What is needed:
In the interview excerpt, who does Boehner say called the law a train wreck?

Given passage:
§ §

BOEHNER: The program isn't ready. This is not ready for prime time. This is not good for the country, and we're going to stay at it.

SCHIEFFER: So we can expect more of this.

BOEHNER: Absolutely. You're going to see a lot more of it, and you're going to see bipartisan votes coming out of the House to begin to derail this thing.

SCHIEFFER: Knowing full well that this is going nowhere.

BOEHNER: Well, Bob, I've been around this town for a little while, like you have -- not quite as long -- but around here, never, ever, ever is not usually a good prescription. The senators know, the Democrat senators know that this law's not workable. They know it's not ready. It was Max Baucus, Senate chairman, Democrat chairman of the Finance Committee, who said that this was a train wreck. They know it's a train wreck, so I wouldn't be so quick to suggest that they're never going to take this up. Matter of fact, I would urge Senator Harry Reid, the majority leader, put these two bills on the floor of the Senate to delay the employer mandate and to delay the individual mandate, and let's see what happens.
UPDATE: Steve Benen has some trenchant commentary on this depraved interview. In response to Boehner's assertion that the House GOP ""should not be judged by how many new laws we create" but rather "by how many laws we repeal," Benen writes:
The House Speaker is on his way to establishing an accomplishment-free legacy, and at this point, he'd like you to think that's great.

§ §

Data section:
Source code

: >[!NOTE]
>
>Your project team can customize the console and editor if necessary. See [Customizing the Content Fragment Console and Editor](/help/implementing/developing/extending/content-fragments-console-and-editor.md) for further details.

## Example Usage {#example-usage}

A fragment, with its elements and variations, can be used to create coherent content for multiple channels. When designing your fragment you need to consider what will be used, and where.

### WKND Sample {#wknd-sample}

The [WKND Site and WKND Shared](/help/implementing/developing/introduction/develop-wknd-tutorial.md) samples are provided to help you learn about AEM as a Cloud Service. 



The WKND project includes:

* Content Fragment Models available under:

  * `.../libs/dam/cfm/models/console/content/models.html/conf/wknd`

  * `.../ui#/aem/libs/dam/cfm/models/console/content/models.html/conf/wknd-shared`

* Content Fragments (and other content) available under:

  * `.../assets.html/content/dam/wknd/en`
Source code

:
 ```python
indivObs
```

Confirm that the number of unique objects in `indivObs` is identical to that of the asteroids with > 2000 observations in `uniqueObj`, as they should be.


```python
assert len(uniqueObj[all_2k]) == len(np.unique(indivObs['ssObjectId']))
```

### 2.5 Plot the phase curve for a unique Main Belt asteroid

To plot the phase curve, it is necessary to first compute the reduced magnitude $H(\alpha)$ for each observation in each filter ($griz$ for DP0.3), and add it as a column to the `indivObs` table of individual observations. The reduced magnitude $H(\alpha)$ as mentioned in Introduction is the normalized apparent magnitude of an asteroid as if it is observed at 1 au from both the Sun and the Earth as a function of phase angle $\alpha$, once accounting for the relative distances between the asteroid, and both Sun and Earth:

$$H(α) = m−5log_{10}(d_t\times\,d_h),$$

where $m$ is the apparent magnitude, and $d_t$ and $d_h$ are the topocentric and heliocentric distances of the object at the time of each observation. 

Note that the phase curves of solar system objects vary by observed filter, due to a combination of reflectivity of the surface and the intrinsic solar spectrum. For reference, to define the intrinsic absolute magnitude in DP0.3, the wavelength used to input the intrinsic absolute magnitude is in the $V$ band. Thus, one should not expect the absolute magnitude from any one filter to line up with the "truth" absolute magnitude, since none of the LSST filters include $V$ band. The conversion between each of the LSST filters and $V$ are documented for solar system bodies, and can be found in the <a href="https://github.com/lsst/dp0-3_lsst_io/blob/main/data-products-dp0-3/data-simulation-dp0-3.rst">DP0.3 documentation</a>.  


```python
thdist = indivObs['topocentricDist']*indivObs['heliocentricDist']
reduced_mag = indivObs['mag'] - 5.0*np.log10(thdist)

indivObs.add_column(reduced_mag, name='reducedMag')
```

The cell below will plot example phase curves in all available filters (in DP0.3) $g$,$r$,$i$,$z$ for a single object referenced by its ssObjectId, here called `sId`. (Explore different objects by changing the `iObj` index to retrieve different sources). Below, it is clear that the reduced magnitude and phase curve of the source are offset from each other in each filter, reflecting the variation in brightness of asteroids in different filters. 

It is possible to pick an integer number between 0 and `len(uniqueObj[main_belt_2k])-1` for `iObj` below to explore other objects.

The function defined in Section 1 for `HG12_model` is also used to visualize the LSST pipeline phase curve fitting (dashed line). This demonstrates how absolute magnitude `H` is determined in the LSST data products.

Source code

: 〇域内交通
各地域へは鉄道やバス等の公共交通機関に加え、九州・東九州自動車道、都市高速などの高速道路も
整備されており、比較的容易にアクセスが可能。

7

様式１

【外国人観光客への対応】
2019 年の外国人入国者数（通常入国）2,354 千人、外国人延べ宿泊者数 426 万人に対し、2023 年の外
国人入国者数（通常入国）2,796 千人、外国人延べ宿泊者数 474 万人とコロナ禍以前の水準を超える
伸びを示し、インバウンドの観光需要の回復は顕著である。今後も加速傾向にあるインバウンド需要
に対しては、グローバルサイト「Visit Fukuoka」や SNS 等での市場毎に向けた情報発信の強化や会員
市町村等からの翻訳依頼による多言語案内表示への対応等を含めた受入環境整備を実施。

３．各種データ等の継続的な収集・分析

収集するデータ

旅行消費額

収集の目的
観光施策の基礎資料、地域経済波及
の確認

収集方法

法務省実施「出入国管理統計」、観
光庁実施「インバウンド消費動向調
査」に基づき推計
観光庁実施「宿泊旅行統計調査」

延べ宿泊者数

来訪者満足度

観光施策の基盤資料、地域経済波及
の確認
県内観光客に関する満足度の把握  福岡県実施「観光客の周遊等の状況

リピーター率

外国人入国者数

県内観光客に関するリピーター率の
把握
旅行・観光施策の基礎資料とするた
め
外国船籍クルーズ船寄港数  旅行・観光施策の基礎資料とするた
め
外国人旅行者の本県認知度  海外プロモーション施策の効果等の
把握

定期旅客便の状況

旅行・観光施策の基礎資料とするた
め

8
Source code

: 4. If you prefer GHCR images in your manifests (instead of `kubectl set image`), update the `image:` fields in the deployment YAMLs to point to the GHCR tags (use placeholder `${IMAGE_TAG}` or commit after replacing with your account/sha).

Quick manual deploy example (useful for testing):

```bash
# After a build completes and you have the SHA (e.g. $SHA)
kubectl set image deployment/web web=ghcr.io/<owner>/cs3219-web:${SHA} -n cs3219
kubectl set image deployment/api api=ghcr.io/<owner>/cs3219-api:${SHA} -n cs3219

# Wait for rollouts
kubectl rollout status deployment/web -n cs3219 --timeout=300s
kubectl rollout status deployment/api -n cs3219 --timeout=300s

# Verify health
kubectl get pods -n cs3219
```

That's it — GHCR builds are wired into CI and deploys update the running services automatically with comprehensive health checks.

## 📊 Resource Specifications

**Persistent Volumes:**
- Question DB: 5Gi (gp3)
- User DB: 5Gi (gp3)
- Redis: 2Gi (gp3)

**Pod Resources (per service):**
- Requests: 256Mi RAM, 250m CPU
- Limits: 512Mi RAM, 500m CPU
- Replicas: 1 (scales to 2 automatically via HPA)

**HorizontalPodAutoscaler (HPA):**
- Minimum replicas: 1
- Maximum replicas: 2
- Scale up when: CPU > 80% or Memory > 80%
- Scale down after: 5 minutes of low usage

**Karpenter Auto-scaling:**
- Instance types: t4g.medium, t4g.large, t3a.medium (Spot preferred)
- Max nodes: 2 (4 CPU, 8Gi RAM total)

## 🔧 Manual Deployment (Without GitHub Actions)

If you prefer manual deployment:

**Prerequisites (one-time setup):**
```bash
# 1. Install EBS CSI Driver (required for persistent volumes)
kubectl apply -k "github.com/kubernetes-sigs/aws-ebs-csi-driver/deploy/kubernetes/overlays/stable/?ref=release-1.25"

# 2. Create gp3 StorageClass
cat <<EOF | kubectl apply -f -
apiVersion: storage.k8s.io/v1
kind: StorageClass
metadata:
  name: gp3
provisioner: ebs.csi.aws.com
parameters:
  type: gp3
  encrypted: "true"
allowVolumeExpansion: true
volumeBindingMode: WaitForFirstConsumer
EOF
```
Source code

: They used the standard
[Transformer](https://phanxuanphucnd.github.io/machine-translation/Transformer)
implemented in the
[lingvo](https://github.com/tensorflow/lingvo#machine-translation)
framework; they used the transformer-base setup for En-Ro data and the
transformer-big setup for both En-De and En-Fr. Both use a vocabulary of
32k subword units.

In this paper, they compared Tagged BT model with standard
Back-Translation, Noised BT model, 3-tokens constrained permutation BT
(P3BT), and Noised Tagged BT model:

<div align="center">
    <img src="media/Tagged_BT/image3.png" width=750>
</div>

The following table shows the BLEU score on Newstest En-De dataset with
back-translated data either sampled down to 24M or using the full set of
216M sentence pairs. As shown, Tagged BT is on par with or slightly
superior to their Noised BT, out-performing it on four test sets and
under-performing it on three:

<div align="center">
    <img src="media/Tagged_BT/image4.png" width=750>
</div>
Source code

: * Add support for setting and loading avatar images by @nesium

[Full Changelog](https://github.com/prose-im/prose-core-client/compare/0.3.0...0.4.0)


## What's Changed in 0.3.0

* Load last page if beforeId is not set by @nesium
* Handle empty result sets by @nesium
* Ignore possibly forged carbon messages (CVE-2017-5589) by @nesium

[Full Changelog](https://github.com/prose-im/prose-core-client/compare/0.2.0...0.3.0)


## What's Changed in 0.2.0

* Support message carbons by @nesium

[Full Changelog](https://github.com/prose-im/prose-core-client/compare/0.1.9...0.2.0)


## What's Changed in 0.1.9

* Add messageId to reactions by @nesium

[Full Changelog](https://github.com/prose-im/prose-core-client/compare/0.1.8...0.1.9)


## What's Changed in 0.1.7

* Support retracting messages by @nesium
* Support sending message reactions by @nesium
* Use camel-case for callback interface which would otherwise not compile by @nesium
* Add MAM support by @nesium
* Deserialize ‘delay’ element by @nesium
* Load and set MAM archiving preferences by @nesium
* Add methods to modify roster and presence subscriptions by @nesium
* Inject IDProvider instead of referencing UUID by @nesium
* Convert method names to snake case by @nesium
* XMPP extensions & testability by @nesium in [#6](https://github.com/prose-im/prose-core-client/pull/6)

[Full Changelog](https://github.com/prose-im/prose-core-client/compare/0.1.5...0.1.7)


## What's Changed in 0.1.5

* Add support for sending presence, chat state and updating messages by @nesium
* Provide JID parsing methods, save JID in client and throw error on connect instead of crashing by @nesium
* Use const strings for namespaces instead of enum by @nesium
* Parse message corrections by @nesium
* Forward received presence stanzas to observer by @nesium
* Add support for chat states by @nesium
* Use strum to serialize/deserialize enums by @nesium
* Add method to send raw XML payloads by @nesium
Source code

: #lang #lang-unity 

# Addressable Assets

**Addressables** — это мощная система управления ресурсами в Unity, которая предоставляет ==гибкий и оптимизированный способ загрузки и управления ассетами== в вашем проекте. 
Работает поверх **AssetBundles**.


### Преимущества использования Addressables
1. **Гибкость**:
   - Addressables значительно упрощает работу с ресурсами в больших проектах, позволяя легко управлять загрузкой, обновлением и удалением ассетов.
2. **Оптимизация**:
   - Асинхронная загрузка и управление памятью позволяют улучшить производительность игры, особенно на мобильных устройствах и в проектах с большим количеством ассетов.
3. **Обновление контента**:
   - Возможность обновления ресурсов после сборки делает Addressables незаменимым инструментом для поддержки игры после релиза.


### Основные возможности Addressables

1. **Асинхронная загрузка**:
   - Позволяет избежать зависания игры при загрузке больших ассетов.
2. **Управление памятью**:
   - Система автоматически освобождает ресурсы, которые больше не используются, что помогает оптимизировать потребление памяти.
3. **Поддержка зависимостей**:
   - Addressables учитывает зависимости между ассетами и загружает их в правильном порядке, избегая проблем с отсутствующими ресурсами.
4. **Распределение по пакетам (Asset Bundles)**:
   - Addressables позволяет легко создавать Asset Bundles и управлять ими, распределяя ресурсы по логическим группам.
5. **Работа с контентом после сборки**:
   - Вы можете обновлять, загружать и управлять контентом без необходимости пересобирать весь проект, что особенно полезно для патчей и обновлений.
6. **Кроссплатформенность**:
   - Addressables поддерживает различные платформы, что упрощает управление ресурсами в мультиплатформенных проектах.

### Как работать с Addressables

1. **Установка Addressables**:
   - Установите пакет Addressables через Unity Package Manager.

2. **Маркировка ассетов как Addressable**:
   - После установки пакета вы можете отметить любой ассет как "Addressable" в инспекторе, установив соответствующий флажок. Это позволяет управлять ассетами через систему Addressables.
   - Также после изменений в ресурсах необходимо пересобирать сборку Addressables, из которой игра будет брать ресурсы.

§ §

Solution to this task:
Max Baucus, the Democrat chairman of the Senate Finance Committee.